# where to connect the cpu fans



## utkarsh009 (Dec 16, 2011)

I have the same motherboard as listed in my signature. I have on fan on the front side of cpu and one fan on back side of CPU. I have an NB_FAN connector and a SYS_FAN connector on my motherboard. Which fan should I connect in which port? Help fast!!!


----------



## macho84 (Dec 16, 2011)

Hi as per my knowledge sys_fan will be backside mid say close to the rear fan. So no questions connect that. And front fan you could see one near the front panel connectors little above that. So it can be used for the front case fan.


----------



## avichandana20000 (Dec 16, 2011)

@ OP pics fast.


----------



## utkarsh009 (Dec 16, 2011)

Actually my mobo has only 3 fan connectors in total. So I connected them as follows: front fan --> NB_FAN, back fan --> SYS_FAN and CPU fan --> CPU_FAN, and now the system is working fine. It was rebooting automatically and displaying that it had the problem due to OCing although I hadn't done any OCing so I thought maybe it had heating problem. Now that I've also connected my front fan to NB_FAN port, I think it should work fine. Cheers!!!


----------



## topgear (Dec 17, 2011)

^^ that's has nothing do with fans - just remove the Ram modules - Clear CMOS setting by removing the CMOS battery for 5 mins and put it back again - remount the ram modules again - your issue should be fixed


----------



## utkarsh009 (Dec 17, 2011)

@topgear: Where do we have cmos battery on motherboard? Earlier when I had celeron, the same thing happened but it didn't show OCing problem. I took out the ram and cleaned it to remove moisture and the system started working fine!!!!!


----------



## ico (Dec 17, 2011)

utkarsh009 said:


> @topgear: Where do we have cmos battery on motherboard?


look near the PCI express slot. Round shaped cell.


----------



## utkarsh009 (Dec 17, 2011)

Are you asking me to pull that out or does it have auto eject support???


----------



## ico (Dec 17, 2011)

utkarsh009 said:


> Are you asking me to pull that out or does it have auto eject support???


I'm telling you where the CMOS battery is. 

Method of taking it out can very a bit from motherboard to motherboard but one can easily figure that out. 

Taking it out resets everything to default.


----------



## utkarsh009 (Dec 17, 2011)

OK thank you!!!


----------



## topgear (Dec 18, 2011)

^^ you can easily locate that on the mobo - it looks like a coin - use flathead screw driver to remove it


----------

####

> _What to do_: In the thread above on connecting case fans, which motherboard connector did utkarsh009 end up using for the front fan?

####

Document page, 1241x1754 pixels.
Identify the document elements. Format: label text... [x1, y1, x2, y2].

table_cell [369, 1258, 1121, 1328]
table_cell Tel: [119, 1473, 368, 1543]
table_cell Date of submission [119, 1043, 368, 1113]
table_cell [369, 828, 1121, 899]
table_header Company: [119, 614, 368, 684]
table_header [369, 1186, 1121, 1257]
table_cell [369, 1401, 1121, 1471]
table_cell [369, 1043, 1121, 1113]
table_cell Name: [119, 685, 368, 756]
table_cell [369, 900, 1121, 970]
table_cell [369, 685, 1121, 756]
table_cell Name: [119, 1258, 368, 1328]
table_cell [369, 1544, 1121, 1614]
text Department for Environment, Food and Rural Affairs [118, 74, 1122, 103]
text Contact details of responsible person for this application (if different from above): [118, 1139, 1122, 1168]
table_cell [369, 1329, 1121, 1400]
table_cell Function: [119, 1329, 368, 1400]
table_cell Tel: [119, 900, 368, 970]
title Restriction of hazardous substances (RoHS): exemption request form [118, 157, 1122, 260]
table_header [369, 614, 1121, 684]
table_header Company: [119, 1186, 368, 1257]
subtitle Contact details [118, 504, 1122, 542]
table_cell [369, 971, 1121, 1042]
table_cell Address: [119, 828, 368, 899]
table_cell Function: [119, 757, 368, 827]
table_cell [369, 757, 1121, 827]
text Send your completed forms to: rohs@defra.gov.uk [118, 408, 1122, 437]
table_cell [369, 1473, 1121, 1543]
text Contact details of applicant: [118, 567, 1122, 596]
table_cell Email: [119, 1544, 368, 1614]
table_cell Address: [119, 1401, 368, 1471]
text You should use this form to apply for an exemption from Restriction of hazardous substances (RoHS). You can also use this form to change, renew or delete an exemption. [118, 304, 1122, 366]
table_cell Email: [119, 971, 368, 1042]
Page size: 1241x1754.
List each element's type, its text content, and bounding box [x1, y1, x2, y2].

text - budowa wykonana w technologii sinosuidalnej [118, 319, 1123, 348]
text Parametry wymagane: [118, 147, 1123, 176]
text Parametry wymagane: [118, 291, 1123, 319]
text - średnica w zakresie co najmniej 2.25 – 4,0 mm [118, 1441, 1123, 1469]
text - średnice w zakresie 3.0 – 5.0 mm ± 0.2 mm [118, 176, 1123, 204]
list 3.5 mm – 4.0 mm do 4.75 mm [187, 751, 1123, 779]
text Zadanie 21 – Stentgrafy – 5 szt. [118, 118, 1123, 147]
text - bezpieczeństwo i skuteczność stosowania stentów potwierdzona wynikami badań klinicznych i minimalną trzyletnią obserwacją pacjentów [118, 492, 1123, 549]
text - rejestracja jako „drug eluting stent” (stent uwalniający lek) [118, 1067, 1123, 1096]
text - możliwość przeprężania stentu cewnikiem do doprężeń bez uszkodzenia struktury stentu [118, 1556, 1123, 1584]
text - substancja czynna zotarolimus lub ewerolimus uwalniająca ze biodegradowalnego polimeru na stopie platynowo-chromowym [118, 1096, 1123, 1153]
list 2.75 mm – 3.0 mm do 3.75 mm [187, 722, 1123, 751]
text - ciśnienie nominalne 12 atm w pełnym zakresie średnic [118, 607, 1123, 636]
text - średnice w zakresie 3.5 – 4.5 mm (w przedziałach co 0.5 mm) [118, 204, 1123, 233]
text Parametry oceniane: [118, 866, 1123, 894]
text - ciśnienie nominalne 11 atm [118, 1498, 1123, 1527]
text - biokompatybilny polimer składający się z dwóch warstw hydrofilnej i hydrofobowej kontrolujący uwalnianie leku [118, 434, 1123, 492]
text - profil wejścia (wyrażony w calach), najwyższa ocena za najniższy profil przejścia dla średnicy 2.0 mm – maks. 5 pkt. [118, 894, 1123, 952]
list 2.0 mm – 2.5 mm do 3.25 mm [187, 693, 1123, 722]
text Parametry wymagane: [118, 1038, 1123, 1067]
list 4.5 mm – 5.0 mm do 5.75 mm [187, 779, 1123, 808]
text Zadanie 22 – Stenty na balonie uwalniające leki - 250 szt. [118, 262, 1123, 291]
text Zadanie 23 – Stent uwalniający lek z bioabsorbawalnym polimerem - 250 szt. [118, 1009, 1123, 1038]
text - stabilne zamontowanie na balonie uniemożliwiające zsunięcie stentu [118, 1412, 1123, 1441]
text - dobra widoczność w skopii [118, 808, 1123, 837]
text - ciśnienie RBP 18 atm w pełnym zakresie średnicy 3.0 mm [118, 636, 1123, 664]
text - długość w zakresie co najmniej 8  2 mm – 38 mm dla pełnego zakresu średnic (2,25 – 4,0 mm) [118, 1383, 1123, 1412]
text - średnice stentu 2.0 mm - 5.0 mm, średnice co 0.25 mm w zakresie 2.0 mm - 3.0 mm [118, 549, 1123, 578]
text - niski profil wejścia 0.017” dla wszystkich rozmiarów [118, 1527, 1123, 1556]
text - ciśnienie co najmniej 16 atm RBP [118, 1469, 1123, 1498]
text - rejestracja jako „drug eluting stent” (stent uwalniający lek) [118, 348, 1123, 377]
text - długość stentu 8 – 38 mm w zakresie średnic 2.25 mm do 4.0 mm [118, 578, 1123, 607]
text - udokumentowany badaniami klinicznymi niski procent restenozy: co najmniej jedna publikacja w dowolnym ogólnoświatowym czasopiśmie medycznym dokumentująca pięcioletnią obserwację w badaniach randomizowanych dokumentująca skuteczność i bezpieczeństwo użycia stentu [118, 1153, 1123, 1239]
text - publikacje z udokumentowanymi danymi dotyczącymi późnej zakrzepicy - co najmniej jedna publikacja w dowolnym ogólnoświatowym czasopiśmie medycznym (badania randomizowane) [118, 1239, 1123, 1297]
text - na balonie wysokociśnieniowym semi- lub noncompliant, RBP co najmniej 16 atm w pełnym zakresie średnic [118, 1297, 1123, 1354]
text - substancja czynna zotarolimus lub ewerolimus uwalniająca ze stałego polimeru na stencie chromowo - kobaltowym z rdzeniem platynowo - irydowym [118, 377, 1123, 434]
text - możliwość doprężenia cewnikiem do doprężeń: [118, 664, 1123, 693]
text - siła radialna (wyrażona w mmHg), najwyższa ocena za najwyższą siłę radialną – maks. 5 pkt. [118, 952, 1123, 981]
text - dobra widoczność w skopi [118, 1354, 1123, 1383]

####

> _Exercise response_: NB_FAN